[In Puppets Dream] at just after the five minute mark, when the guitar solo comes in, you should check whether you are playing air guitar. If not, you may require medical attention. Or already be deceased.
Dave Cureton. You know that name, right? Well, if not, you certainly should. Dave is, of course, a founding member and leader (along with his bandmate Adam Gough) of UK prog outfit IO Earth, and after more than a decade of IO activity he has now released his first album under his own name. Anyone who follows IO Earth will without doubt want to get hold of this, but what of those outside of the band’s own fanbase? Well, as long as they have any affinity at all with powerful, guitar-based progressive rock, they are going to be on pretty comfortable ground here, that much is certain. But let’s have a look at the release in some more detail, and see exactly what the nature of this particular extra-curricular beast is…
Solo albums coming from someone very much associated with a band, especially when still operating very much within said band, come in some fairly common shapes and sizes. There are those which see the musician in question branching far outside the style of the ‘mothership’ in order to scratch a personal musical itch – for instance, Play Me Out by Glenn Hughes, Fool’s Mate by Peter Hammill, or the early Beatle solo recordings in the late ’60s. There are those which to all intents and purposes could be band albums under another name – I’m thinking of Jon Bon Jovi here, or even Rod Stewart as opposed to The Faces. This, however, is neither of those. IO Earth are a modern progressive rock band, and this is a modern progressive rock album – however, unlike IO Earth’s female vocals, this is entirely instrumental and unashamedly guitar-driven.

EXTRACTED DATA:
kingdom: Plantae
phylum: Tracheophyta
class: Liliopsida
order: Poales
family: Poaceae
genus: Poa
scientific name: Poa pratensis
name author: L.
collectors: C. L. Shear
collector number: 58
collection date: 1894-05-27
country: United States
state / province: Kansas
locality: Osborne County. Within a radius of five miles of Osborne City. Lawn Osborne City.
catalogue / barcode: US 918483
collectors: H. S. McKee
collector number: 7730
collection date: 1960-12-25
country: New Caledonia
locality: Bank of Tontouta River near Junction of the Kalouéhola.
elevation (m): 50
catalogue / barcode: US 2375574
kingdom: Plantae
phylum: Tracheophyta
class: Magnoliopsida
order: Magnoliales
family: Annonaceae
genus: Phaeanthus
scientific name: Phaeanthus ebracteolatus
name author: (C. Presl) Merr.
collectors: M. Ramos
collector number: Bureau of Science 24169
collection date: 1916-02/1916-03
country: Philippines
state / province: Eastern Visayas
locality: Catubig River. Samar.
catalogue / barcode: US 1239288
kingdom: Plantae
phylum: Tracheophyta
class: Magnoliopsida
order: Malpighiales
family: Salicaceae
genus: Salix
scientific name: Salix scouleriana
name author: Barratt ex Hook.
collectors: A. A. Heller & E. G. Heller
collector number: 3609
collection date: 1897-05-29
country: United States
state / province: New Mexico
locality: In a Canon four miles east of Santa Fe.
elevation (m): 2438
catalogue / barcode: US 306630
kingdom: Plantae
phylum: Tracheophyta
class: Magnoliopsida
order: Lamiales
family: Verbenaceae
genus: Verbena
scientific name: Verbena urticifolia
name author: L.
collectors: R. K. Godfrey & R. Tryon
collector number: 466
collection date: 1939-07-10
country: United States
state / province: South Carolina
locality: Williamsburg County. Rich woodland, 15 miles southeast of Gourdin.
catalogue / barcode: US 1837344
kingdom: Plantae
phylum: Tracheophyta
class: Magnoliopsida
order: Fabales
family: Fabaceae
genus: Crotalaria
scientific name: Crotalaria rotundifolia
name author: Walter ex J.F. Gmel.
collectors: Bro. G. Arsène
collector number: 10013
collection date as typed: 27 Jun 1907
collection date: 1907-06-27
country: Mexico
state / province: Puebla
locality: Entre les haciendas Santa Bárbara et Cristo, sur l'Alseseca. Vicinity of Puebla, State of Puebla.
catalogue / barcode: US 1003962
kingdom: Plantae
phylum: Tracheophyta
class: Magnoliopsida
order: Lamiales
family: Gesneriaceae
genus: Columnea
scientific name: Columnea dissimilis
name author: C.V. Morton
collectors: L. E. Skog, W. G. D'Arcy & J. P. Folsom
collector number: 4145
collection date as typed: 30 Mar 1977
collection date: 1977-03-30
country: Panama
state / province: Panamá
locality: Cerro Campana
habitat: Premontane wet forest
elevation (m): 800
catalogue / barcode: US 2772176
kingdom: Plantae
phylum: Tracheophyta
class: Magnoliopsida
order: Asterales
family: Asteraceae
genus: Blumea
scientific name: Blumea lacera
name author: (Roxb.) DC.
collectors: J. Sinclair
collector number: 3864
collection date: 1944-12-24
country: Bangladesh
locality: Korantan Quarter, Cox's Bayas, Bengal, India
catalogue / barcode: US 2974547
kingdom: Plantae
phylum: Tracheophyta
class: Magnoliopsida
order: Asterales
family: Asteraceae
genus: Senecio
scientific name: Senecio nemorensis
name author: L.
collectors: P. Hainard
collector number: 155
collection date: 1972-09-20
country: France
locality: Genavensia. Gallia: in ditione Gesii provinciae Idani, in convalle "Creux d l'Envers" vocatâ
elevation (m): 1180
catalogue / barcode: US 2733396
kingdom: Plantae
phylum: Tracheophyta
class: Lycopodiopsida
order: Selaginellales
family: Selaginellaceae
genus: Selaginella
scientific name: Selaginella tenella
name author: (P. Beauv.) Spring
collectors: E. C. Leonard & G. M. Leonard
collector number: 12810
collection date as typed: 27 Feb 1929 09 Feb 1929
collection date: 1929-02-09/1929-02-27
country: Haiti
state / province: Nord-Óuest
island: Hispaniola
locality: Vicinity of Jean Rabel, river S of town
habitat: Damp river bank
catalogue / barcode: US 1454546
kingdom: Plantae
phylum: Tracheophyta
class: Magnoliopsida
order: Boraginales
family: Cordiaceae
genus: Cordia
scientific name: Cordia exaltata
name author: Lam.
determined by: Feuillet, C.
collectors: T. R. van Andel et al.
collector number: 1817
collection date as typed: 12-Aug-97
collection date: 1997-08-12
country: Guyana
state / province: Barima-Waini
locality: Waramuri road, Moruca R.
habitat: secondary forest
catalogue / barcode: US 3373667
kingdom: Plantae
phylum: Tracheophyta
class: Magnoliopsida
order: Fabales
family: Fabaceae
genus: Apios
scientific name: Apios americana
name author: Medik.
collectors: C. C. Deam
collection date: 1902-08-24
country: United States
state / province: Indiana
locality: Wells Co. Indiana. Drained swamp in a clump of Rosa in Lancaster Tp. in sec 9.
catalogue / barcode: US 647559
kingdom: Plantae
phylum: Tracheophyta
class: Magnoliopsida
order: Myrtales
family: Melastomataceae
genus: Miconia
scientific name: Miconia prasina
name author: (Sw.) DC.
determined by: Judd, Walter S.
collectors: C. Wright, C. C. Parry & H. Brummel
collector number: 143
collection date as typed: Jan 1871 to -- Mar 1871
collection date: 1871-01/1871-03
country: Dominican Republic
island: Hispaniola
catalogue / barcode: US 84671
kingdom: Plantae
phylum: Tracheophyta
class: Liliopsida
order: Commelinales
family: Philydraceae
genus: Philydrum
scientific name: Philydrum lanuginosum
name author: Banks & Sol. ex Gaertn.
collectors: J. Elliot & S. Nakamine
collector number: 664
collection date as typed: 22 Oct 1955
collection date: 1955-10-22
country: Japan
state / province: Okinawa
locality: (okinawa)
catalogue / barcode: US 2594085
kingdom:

TASKS TO COMPLETE:
- a) From the album review, return the passage between "[In Puppets Dream]" and "already be deceased.", inclusive.
- b) In the album review, who leads IO Earth together with Dave Cureton?

TASK-BY-TASK ANSWERS:
- a)
[In Puppets Dream] at just after the five minute mark, when the guitar solo comes in, you should check whether you are playing air guitar. If not, you may require medical attention. Or already be deceased.

- b) Adam Gough